[Provided data]
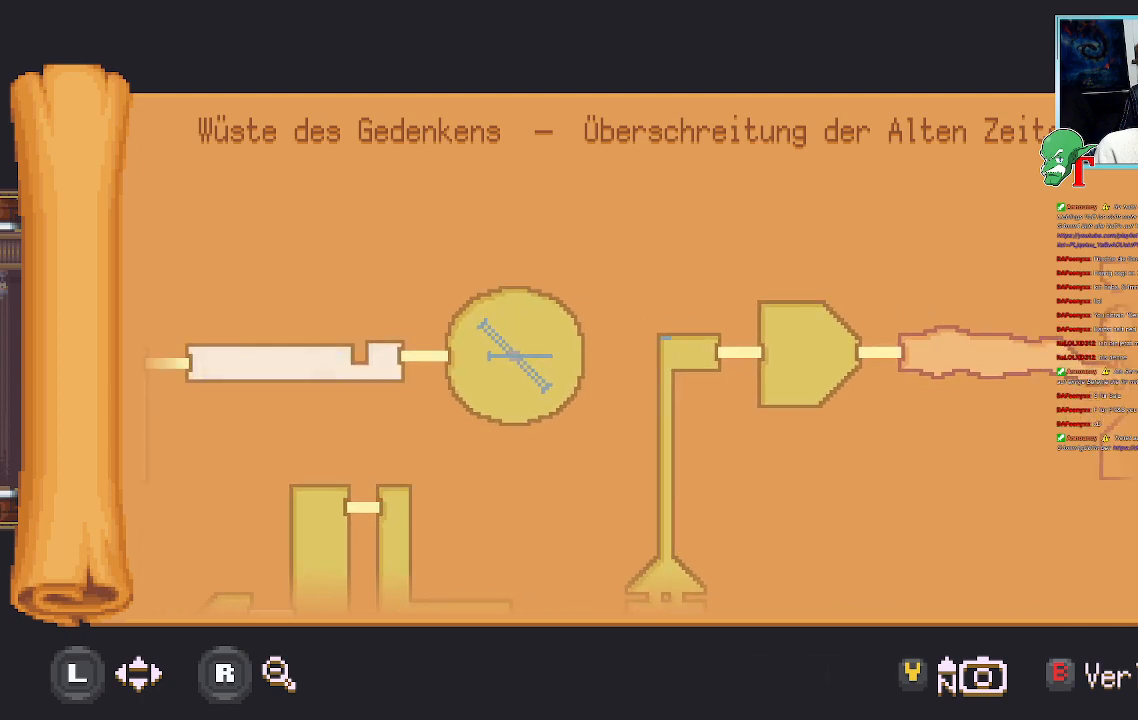
{"dt_ms": 504, "buttons": [], "left_stick": "center", "right_stick": "center", "events": [[302, "left_stick", "center"]]}
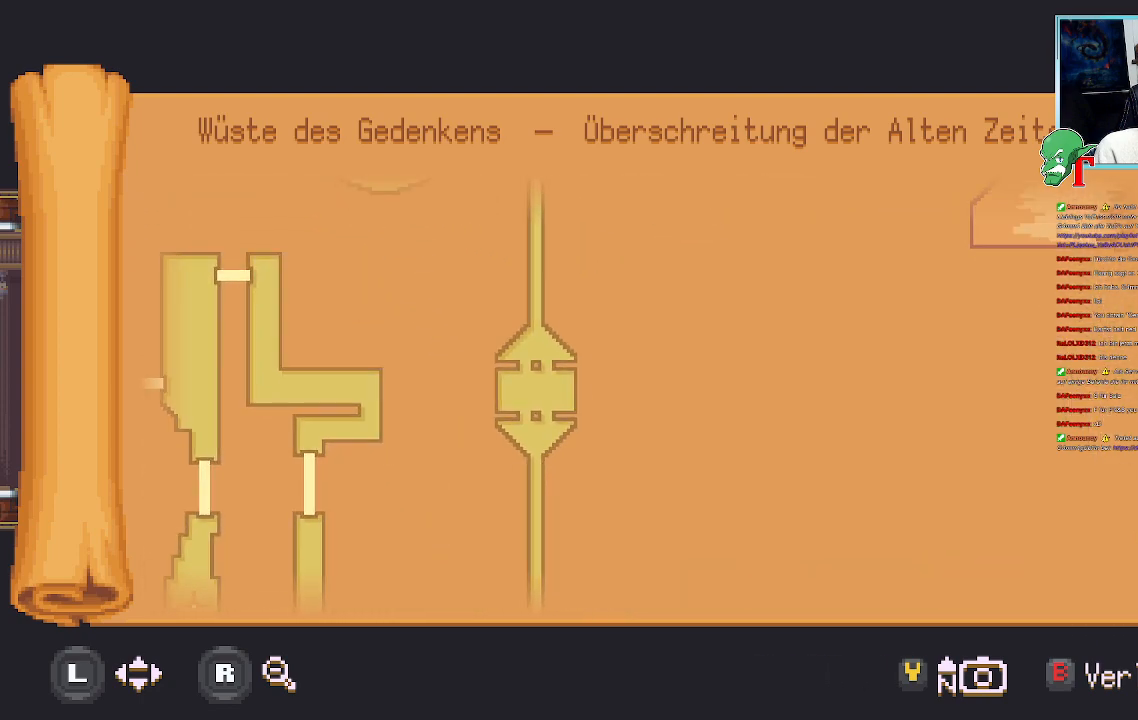
{"dt_ms": 503, "buttons": [], "left_stick": "center", "right_stick": "center", "events": [[33, "left_stick", "right"], [100, "left_stick", "up-right"], [487, "left_stick", "center"]]}
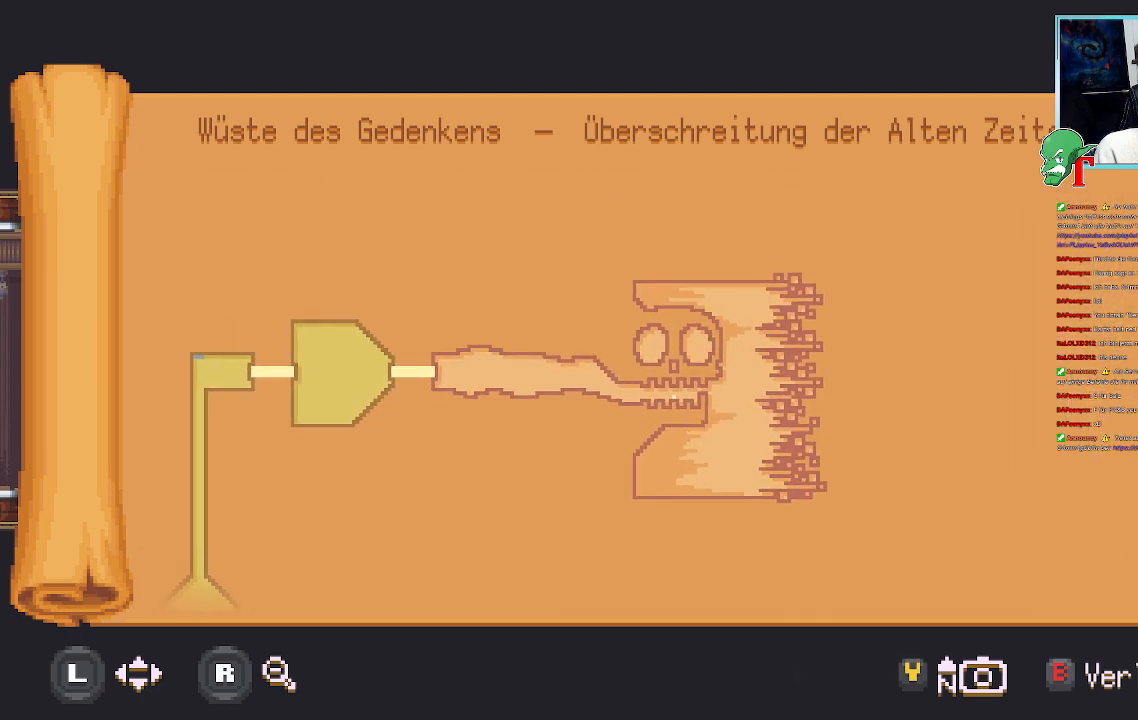
{"dt_ms": 504, "buttons": [], "left_stick": "center", "right_stick": "center", "events": []}
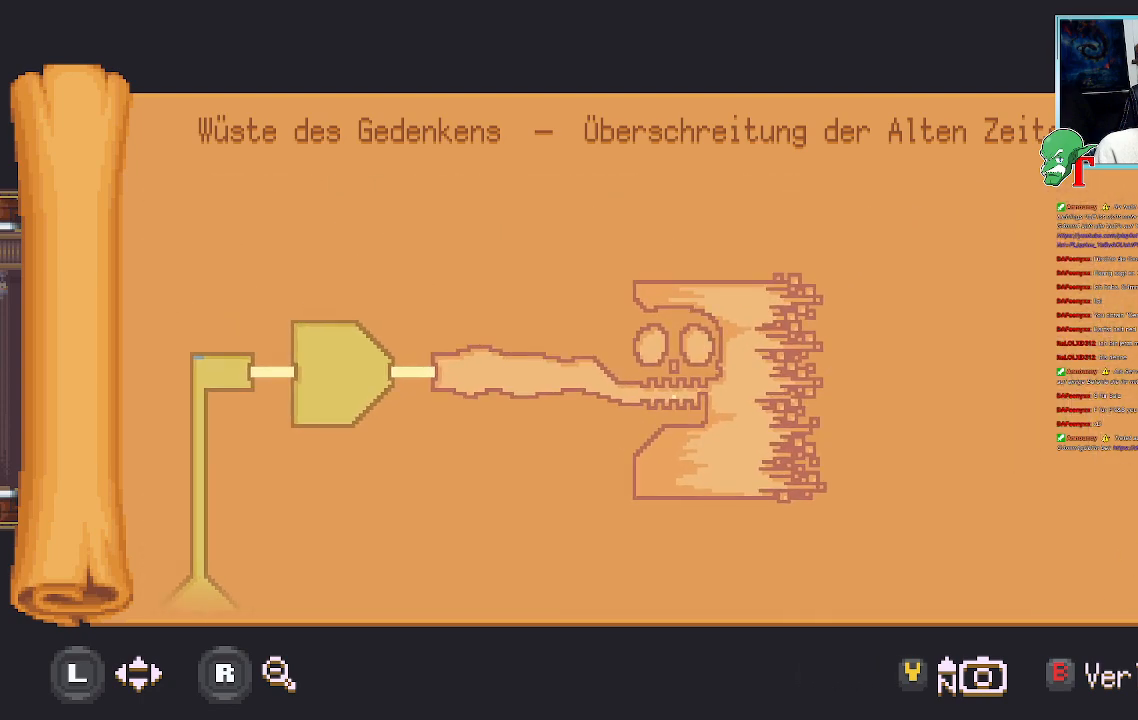
{"dt_ms": 487, "buttons": [], "left_stick": "center", "right_stick": "center", "events": []}
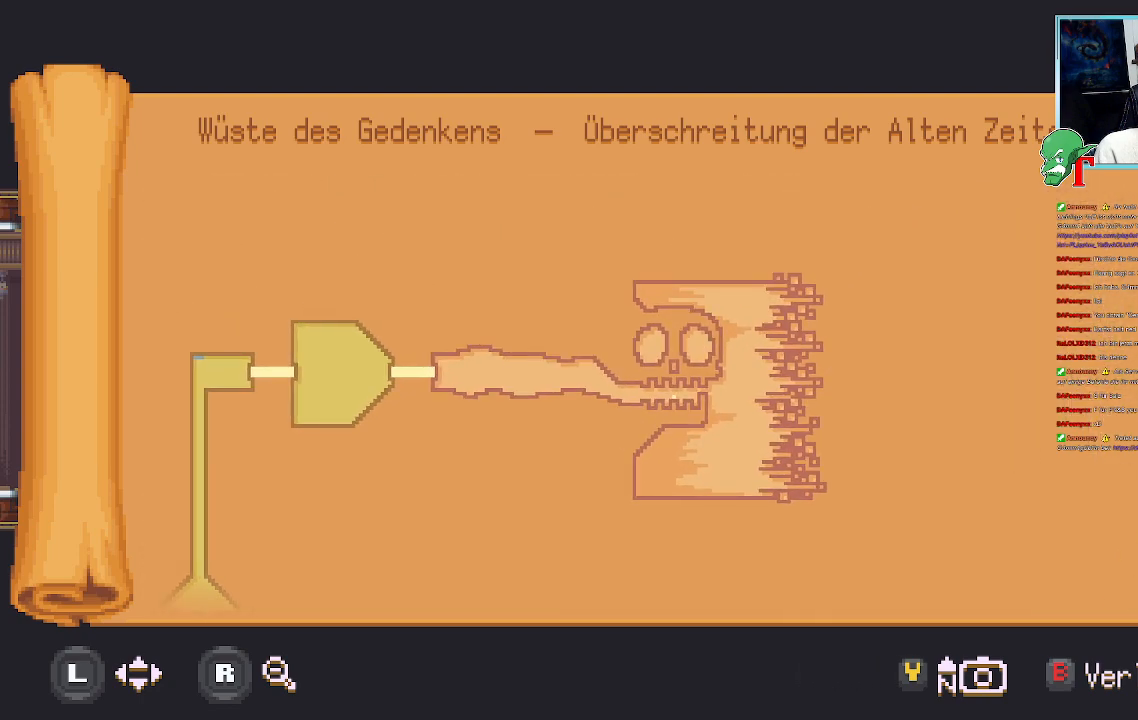
{"dt_ms": 504, "buttons": [], "left_stick": "up", "right_stick": "center", "events": [[437, "left_stick", "up"]]}
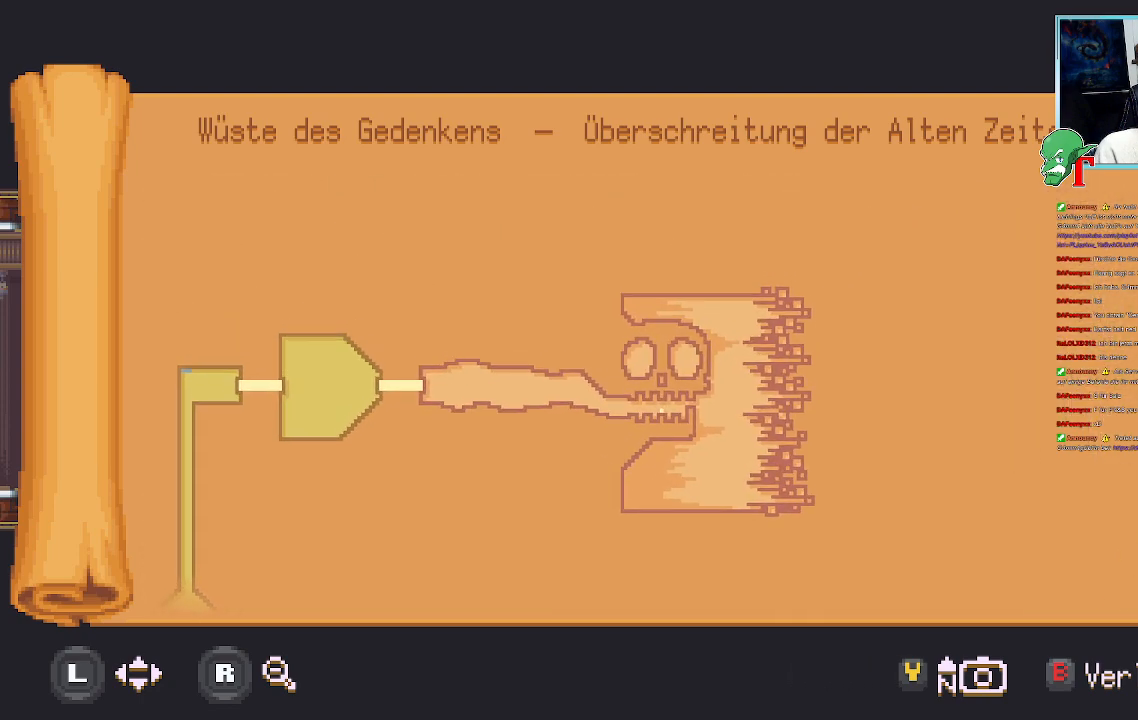
{"dt_ms": 504, "buttons": [], "left_stick": "center", "right_stick": "center", "events": [[50, "left_stick", "center"], [302, "left_stick", "down"], [436, "left_stick", "center"]]}
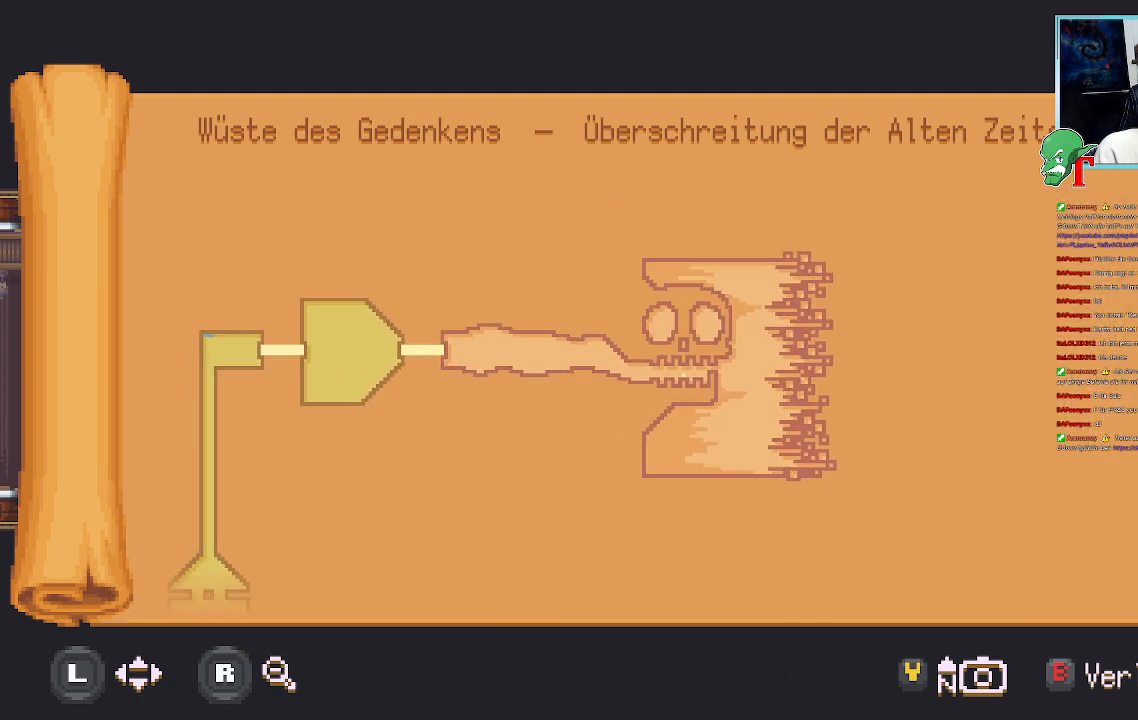
{"dt_ms": 503, "buttons": [], "left_stick": "center", "right_stick": "center", "events": []}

[About this task]
Transcribe the records verbatim, excluding pictures.

[Reply]
{"dt_ms": 504, "buttons": [], "left_stick": "center", "right_stick": "center", "events": [[302, "left_stick", "center"]]}
{"dt_ms": 503, "buttons": [], "left_stick": "center", "right_stick": "center", "events": [[33, "left_stick", "right"], [100, "left_stick", "up-right"], [487, "left_stick", "center"]]}
{"dt_ms": 504, "buttons": [], "left_stick": "center", "right_stick": "center", "events": []}
{"dt_ms": 487, "buttons": [], "left_stick": "center", "right_stick": "center", "events": []}
{"dt_ms": 504, "buttons": [], "left_stick": "up", "right_stick": "center", "events": [[437, "left_stick", "up"]]}
{"dt_ms": 504, "buttons": [], "left_stick": "center", "right_stick": "center", "events": [[50, "left_stick", "center"], [302, "left_stick", "down"], [436, "left_stick", "center"]]}
{"dt_ms": 503, "buttons": [], "left_stick": "center", "right_stick": "center", "events": []}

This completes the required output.